The three-stage approach tests different concerns at different scales:
- Stage 1 (5%): Basic health — is the service responding without errors?
- Stage 2 (20%): Resource behavior — is the service using memory and CPU within bounds?
- Stage 3 (50%): Throughput parity — is the canary handling traffic at the same rate as stable?
The Recovery
Rollout aborted: Argo Rollouts automatically scales down canary pods and routes all traffic to stable. Check the AnalysisRun to see which metric failed: kubectl get analysisrun -n production.
Rollout stuck in Paused state: A previous analysis completed but the next step is a manual pause. Promote manually: kubectl argo rollouts promote checkout-service -n production.

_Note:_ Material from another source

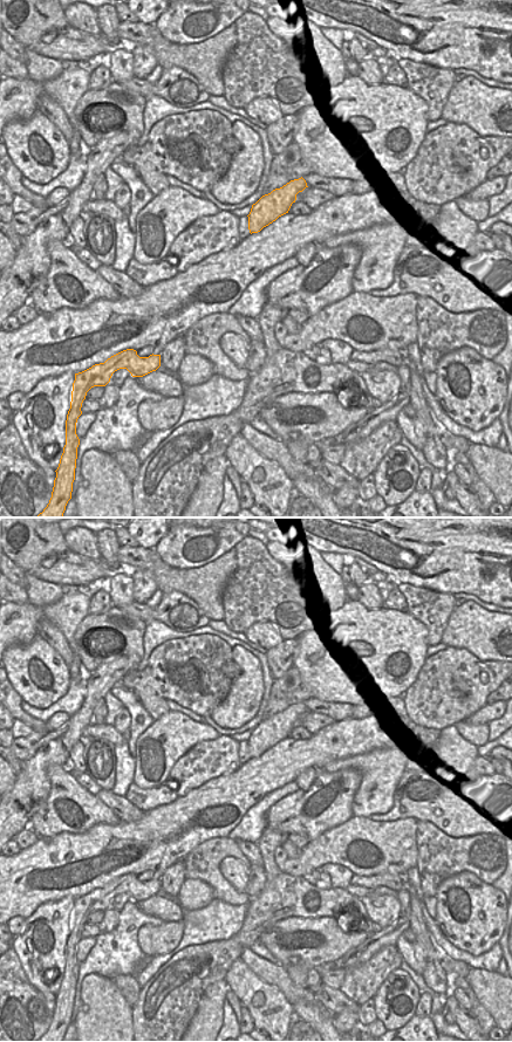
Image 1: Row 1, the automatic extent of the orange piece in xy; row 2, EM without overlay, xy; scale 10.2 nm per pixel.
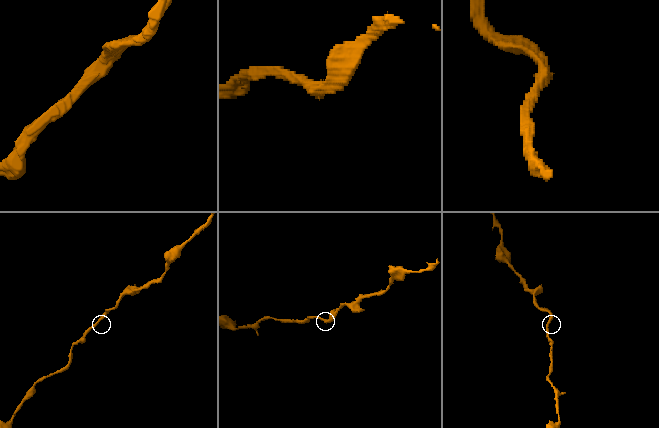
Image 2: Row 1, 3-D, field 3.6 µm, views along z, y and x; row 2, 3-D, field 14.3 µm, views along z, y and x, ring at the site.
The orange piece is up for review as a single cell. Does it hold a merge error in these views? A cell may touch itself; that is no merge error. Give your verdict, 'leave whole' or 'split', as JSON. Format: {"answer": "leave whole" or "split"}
{"answer": "leave whole"}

Need to rollback after full promotion: kubectl argo rollouts undo checkout-service -n production. Argo Rollouts reverts to the previous revision’s ReplicaSet.
Analysis templates return no data: Prometheus query returns empty results (no traffic to the canary). The analysis defaults to “Inconclusive.” Configure inconclusiveLimit to handle this: inconclusiveLimit: 3 allows 3 empty results before failing.